Info-tech

‘The secret sauce is in making things simpler’

Chitra Narayanan New Delhi | Updated on March 11, 2019 Published on March 11, 2019

Bryan Lamkin

...says Bryan Lamkin, EVP and GM, Digital Media, who guides the tech company’s Creative Cloud and Document Cloud businesses globally.

More than 40 per cent of Adobe’s customers in India are new users, says Bryan Lamkin, EVP and GM, Digital Media, who guides the tech company’s Creative Cloud and Document Cloud businesses globally. A large chunk of Adobe’s new users are amateurs, social content creators and students, which is why, he told BusinessLine, the company is focussing on “simplifying” the user experience. Lamkin was here recently to sign a statement of intent with Niti Aayog’s Atal Innovation Mission to help develop creative skills and drive digital literacy across all Atal Tinkering Labs in India. Excerpts:

What are the biggest innovations that have happened in the creative cloud and document cloud segments?

I would say the the biggest innovation in the whole area of artificial intelligence is our ‘Sensei’. Adobe has always invested large amounts in research in the areas of graphics, publishing, video and imaging. The exciting thing that we are doing now is taking that heritage and accelerating it dramatically with Adobe Sensei. We are moving from innovation at individual product level to the platform level.

A lot of innovation is also being put to expand beyond the business. There is an explosion of people who want to tell a story digitally. There are students who want to express themselves. Creativity has a big role to play in digital literacy. And a lot of the secret sauce is in making things simpler.

In document technologies, we are applying a lot of science to bring deep semantic understanding of documents, and also bring structure back to them. When you create PDF files, you remove components of the structure and the intent of the document. The structure makes the PDF document accessible, so screen readers can read the content, see summarisations etc., making it useful to navigate the document. This will allow you to do more with the document, especially on a mobile device.

On mobile, what changes have you had to bring about as devices evolve. We saw Samsung and Huawei launching foldable phones recently. How would your product change?

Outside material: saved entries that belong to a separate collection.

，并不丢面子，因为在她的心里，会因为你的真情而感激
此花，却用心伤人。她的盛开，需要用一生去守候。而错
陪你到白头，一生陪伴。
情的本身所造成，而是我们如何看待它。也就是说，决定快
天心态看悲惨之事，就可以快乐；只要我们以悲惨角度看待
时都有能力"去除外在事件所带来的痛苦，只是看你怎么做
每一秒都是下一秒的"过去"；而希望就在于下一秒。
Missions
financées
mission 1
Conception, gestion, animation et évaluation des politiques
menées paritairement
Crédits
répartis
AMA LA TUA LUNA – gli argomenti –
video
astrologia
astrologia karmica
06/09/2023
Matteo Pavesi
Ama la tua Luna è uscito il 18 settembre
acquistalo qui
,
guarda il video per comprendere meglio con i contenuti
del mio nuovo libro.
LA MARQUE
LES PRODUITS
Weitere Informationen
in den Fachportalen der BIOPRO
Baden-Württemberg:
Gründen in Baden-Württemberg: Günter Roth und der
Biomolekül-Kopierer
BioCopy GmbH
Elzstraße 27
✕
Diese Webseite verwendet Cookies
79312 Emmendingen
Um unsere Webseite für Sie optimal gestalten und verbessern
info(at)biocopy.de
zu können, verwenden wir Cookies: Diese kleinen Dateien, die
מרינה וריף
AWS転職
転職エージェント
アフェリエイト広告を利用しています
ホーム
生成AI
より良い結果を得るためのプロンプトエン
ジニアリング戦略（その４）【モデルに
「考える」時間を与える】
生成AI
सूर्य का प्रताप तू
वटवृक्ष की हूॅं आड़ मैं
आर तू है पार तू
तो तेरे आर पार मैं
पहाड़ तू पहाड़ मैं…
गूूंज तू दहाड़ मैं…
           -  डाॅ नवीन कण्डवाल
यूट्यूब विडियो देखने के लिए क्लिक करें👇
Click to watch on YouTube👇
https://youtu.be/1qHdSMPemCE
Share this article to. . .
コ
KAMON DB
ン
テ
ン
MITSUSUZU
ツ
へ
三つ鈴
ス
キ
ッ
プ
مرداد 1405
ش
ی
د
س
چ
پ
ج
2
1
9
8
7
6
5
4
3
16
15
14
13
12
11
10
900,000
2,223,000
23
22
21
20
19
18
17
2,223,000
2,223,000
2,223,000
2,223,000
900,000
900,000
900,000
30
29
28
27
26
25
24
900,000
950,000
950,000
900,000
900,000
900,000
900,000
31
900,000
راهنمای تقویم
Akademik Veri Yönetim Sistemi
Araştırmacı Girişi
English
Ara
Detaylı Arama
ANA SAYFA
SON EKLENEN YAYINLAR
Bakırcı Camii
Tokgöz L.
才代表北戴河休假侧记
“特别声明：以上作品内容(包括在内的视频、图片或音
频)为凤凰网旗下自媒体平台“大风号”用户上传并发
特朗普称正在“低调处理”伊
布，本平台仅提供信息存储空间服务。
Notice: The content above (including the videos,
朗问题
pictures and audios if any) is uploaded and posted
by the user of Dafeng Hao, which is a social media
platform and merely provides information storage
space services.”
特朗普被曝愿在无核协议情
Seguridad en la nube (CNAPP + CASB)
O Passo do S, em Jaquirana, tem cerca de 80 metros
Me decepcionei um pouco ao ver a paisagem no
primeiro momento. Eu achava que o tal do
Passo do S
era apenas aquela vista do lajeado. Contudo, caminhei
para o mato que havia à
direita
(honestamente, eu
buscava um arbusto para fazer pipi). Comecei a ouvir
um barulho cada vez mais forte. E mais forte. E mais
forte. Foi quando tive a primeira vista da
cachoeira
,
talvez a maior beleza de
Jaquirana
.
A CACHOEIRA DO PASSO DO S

We are not announcing anything today. But the logical thing for us is to understand the form factor and to intelligently allow our products to flow across it. We have a partnership with Samsung on Acrobat, and in particular on a new application called Adobe Scan. That is deeply integrated with Bixby, its AI assistant, to be automatically launched when people want to read documents. Scan not just captures your document but allows it to get into the workflow seamlessly. I could just scan your business card, and populate your contacts on your phone using Scan.

We are also Samsung’s preferred partner for video creation for its new class of devices. In videos, we have recognized a new emerging opportunity in social video creation. So we took a lot of goodness (features) from Adobe Premiere and other applications, and brought it all together in a dramatically-simplified unified application called Adobe Premiere Rush that is aimed at social video creation.

What’s your big bet in the document cloud?

Adobe Sign is the “verb” on which we are putting our money. We have spent a lot of energy driving service innovation in Acrobat. If you think about it, Acrobat is a concatenation of top 30 verbs you do with a document – Edit, Combine, etc. We make money because we make the best verbs. And a “mega verb” for us is Adobe Sign. The digital signature is an accelerated component of the digital transformation. We see it being used in HR while hiring resources, in sales for sewing up contracts, and even in the personal sphere, where parents send back school reports with a digital signature online. It is exploding.

Adobe has primarily been about visual imagery. How are you integrating voice?

We have invested in Adobe XD to build interactive experiences. We started off with visual imagery because most of the web is there. But recently, we acquired SaySpring, a voice platform, and have worked hard on integrating its technology into XD. If you look at interactive experiences, people don’t say, “we want voice or images” — they just want interactivity. So what we are doing is creating a visual experience, enhancing it with voice and then bringing it back to the visuals. It moves back and forth. We have also invested in the core of Sensei to activate many experiences with voice.